Le Discoglosse peint
Discoglossus pictus

La famille des Discoglossidés réunit des espèces qui ressemblent morphologiquement à des grenouilles, dont elles se distinguent par une peau granuleuse, une tête plus plate et une pupille en coeur ou en triangle. Longtemps connu des seules Pyrénées orientales, le Discoglosse peint s’est récemment déployé sur le littoral audois, et vient d’être découvert tout près et dans le département de l’Hérault  : rive droite de l’Aude par T. Disca et Valras par V. Rufray (année 2000). Cela doit nous inciter à rechercher la limite orientale de son aire de répartition chez nous.
L’espèce semble fréquenter des milieux très divers ; étangs doux et saumâtres, rochers littoraux, milieux semi-arides de l’intérieur
Animal discret, car les mâles émettent, à la période de reproduction, des stridulations de faible intensité. Comme la ponte, qui débute au printemps, se prolonge toute l’année, on observe parfois jusqu’à 5-6 pontes annuelles.
Sur le territoire national, la Corse se distingue une nouvelle fois par un fort endémisme insulaire, puisque vous pouvez y rencontrer deux autres espèces de plus petite taille  ; le Discoglosse sarde Discoglossus sardus, assez commun, et le Discoglosse corse Discoglossus montalentii, beaucoup plus rare.

 

L’Alyte accoucheur
Alytes obstetricans

Cet autre discoglossidé bien connu, car les mâles transportent les oeufs entre leurs pattes arrière, a été traité par X. Boutolleau dans la Lettre n°44.

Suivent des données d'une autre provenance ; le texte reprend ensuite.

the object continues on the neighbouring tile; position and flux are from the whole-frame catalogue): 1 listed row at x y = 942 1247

(Philippe MARTIN, permanent)

 

 

 

 

La Rainette méridionale
Hyla meridionalis

C’est probablement l’espèce la plus connue. Elle se distingue des autres amphibiens par sa coloration uniformément vert-pomme, parfois brune, voire bleue pour celles et ceux qui ont eu la chance d’observer un individu dépourvu de pigments jaunes. Mais le trait le plus caractéristique des rainettes ce sont les petites pelotes adhésives qu’elles possèdent au bout des doigts. Cela leur permet de s’agripper à toute sorte de supports.
Contrairement aux grenouilles vertes, qui restent tout le temps à l’eau, la rainette n’y vient, en mai -juin, que pour pondre. Le reste de l’année, elle est volontiers arboricole et affectionne les ronciers ou les roseaux du littoral. Le jour, elle se repose de longues heures, posée sur une feuille ou sur une branche et il est alors assez difficile de la voir. Elle s’active surtout la nuit pour se nourrir de petits invertébrés et peut devenir bruyante lorsque les mâles se mettent à coasser.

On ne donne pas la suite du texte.